Los círculos de las hadas de Namibia y las termitas | Desinfestados

Los círculos de las hadas de Namibia y las termitas

    

Una de las noticias más impactantes para el mundo científico es la supuesta resolución de uno de los grandes enigmas de la naturaleza: ¿Qué o quiénes forman los misteriosos círculos de las hadas del desierto de Namibia? Durante la semana pasada ha sido una de las publicaciones más consultadas por los usuarios pero, algunos científicos afirman que no están del todo seguros si las termitas son las causantes.

La revista Science lanzó la semana pasada el estudio del biólogo alemán Norbert Jürgens que, tras varios años de dudas, afirmaba que las termitas se encontraban detrás de la formación de los extraños círculos. Las circunferencias tienen entre 2 y 15 metros de diámetro, carecen de vegetación y se extienden por gran parte del desierto de Namibia. Desde tiempos remotos, los vecinos del lugar afirman que son obra de los espíritus o recuerdos de remotas batallas sangrientas que perduran así en la memoria.

Por hacer:
- A) Resume en forma de lista los datos principales del párrafo del texto sobre los círculos de las hadas que empieza con "La revista Science lanzó la semana pasada".
- B) Contesta estas preguntas a partir del texto sobre los círculos de las hadas:
(i) ¿De qué no están del todo seguros algunos científicos?
(ii) ¿Cuál es el nombre del biólogo autor del estudio publicado en Science?
(iii) ¿Qué diámetro tienen las circunferencias?
- C) Prosigue el texto sobre los círculos de las hadas de Namibia a partir del punto en que termina.
El listado siguiente es un material aparte, sin relación con el texto sobre los círculos de las hadas.

Datos para analizar:
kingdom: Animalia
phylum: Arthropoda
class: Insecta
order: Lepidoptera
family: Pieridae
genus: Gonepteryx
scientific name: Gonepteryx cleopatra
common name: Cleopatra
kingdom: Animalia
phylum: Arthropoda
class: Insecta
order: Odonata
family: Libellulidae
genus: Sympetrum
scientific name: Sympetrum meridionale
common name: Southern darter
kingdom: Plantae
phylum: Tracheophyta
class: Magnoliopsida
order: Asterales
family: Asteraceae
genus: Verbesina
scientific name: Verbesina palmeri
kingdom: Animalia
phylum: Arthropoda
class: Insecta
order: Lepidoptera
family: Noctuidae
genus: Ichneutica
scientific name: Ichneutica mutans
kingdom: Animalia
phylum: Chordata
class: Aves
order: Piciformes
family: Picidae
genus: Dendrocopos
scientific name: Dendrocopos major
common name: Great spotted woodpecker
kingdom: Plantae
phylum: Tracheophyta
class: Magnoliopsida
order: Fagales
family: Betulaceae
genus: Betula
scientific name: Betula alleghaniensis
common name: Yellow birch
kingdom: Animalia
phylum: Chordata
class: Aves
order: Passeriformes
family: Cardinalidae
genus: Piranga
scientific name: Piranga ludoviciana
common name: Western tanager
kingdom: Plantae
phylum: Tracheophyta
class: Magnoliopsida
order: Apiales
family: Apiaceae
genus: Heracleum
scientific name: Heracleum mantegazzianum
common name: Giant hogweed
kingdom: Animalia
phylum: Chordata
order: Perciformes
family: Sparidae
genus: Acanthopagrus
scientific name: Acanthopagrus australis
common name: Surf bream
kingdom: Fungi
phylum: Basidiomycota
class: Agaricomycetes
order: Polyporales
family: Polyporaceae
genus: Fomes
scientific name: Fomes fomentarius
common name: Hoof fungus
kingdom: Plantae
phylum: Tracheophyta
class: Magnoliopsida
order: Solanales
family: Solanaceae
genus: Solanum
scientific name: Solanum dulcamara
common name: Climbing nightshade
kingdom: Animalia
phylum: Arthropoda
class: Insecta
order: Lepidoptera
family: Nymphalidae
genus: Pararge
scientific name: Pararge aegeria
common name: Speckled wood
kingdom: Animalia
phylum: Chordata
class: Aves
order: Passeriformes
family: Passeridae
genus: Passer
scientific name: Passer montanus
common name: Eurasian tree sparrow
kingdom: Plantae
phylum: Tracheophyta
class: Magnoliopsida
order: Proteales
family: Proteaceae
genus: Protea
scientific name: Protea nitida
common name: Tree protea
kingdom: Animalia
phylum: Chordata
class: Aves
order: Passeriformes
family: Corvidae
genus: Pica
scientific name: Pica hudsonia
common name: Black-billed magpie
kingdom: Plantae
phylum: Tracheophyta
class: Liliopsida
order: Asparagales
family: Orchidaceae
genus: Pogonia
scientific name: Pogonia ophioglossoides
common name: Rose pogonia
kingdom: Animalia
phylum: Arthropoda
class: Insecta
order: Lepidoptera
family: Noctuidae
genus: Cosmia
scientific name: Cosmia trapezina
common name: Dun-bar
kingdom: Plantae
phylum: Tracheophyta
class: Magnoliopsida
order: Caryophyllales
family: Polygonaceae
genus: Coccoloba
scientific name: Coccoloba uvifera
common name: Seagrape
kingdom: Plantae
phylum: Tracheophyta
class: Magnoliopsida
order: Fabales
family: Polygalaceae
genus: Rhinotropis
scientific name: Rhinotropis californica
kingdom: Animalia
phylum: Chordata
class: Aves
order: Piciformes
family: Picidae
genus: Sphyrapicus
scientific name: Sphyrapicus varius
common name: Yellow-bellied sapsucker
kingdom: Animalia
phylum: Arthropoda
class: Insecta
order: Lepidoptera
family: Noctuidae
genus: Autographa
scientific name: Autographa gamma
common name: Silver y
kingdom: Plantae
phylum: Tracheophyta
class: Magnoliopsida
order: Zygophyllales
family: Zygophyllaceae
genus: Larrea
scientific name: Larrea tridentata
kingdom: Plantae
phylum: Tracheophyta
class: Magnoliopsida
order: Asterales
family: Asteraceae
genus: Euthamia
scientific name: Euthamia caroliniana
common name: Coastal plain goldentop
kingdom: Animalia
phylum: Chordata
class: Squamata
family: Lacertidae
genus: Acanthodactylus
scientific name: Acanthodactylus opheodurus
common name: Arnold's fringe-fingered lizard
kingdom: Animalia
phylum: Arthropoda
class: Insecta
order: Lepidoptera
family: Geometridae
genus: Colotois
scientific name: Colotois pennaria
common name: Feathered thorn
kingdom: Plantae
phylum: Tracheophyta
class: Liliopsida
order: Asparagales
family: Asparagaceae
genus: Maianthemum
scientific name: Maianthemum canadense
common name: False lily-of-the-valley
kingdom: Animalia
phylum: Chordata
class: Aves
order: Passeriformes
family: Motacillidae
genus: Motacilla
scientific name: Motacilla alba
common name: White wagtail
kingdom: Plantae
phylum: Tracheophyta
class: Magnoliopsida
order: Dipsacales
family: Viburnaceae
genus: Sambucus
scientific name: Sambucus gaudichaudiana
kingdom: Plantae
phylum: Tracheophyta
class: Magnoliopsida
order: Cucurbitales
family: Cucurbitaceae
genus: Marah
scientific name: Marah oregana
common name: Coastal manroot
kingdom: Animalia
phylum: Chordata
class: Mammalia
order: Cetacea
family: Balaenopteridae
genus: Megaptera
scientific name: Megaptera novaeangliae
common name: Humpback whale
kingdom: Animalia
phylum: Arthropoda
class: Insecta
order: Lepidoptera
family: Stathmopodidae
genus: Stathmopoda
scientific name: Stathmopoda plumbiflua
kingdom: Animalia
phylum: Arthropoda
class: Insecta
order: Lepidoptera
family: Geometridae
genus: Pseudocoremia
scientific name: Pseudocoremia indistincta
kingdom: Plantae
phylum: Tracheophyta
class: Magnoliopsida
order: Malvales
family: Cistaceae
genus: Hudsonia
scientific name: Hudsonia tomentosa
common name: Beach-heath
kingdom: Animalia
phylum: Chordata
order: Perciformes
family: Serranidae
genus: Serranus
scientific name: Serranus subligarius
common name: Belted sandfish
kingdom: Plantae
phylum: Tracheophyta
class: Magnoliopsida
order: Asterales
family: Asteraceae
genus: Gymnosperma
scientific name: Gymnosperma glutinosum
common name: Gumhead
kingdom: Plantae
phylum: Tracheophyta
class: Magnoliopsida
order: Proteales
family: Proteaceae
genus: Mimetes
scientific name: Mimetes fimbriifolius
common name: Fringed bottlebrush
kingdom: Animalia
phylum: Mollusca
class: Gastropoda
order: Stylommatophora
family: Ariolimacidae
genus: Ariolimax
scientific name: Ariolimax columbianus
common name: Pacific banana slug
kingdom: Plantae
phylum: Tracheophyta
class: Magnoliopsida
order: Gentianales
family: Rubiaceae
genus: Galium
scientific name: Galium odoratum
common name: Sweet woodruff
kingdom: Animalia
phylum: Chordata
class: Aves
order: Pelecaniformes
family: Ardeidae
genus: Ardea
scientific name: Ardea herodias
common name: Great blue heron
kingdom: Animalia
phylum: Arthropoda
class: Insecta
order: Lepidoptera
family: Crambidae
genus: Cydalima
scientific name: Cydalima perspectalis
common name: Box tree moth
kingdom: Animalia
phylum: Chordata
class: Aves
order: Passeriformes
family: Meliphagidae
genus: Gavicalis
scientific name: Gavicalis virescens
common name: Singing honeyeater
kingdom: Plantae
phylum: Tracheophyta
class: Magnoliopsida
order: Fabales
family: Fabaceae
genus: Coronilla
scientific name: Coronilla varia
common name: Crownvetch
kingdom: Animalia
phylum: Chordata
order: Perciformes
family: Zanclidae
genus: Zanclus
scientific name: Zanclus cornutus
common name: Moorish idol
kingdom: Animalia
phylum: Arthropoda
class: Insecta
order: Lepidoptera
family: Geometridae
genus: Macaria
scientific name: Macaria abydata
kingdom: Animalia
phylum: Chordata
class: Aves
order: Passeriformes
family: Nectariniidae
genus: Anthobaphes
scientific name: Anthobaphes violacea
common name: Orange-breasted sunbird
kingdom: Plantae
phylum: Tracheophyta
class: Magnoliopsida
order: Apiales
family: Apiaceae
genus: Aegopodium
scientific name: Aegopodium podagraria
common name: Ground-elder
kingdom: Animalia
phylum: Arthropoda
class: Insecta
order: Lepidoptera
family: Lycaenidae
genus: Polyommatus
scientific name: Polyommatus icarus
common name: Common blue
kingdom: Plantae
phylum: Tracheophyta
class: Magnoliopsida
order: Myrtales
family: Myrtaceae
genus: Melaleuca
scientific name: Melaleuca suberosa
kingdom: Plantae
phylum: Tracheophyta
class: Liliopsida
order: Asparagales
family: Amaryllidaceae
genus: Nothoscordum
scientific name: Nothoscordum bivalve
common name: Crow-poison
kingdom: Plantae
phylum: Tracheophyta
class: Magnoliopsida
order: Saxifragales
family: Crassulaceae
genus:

Resultados:
- A)
- La revista Science publicó la semana pasada un estudio del biólogo alemán Norbert Jürgens.
- Tras varios años de dudas, el estudio afirmaba que las termitas forman los círculos.
- Los círculos miden entre 2 y 15 metros de diámetro, no tienen vegetación y se extienden por gran parte del desierto de Namibia.
- Desde tiempos remotos, los vecinos los atribuyen a los espíritus o los consideran recuerdos de antiguas batallas sangrientas.

- B)
(i) No están del todo seguros de que las termitas sean las causantes de los círculos.
(ii) Norbert Jürgens.
(iii) Entre 2 y 15 metros.

- C)
Sin embargo, la ciencia, que lleva más de cuarenta años de estudios, nunca le ha encontrado una explicación fehaciente. Que si son provocados por minerales radiactivos, que si son creados por plantas venenosas o que, incluso son formados por avestruces que se frotan con el suelo. Pero Jürgens dice que no. Entre 2006 y 2012 este biólogo estuvo analizando los redondeles y concluyó que estos eran provocados por las termitas.

Según él, las termitas se comen las raíces de la vegetación que comienza a crecer tras las lluvias y crea en el subsuelo balsas de humedad generando un ecosistema propicio para su supervivencia. La acumulación de agua y la alimentación a base de raíces, creciendo más y más cada círculo.

Una tesis que no convence a todos, como el entomólogo Walter Tschinkel, quien afirma que la existencia de termitas no implica que sean las causantes de los círculos porque, según él, las termitas no se alimentan de vegetación fresca. El misterio continúa.

La fotografía pertenece a Norbert Jürgens y fue difundida bajo licencia Creative Commons por la revista Science.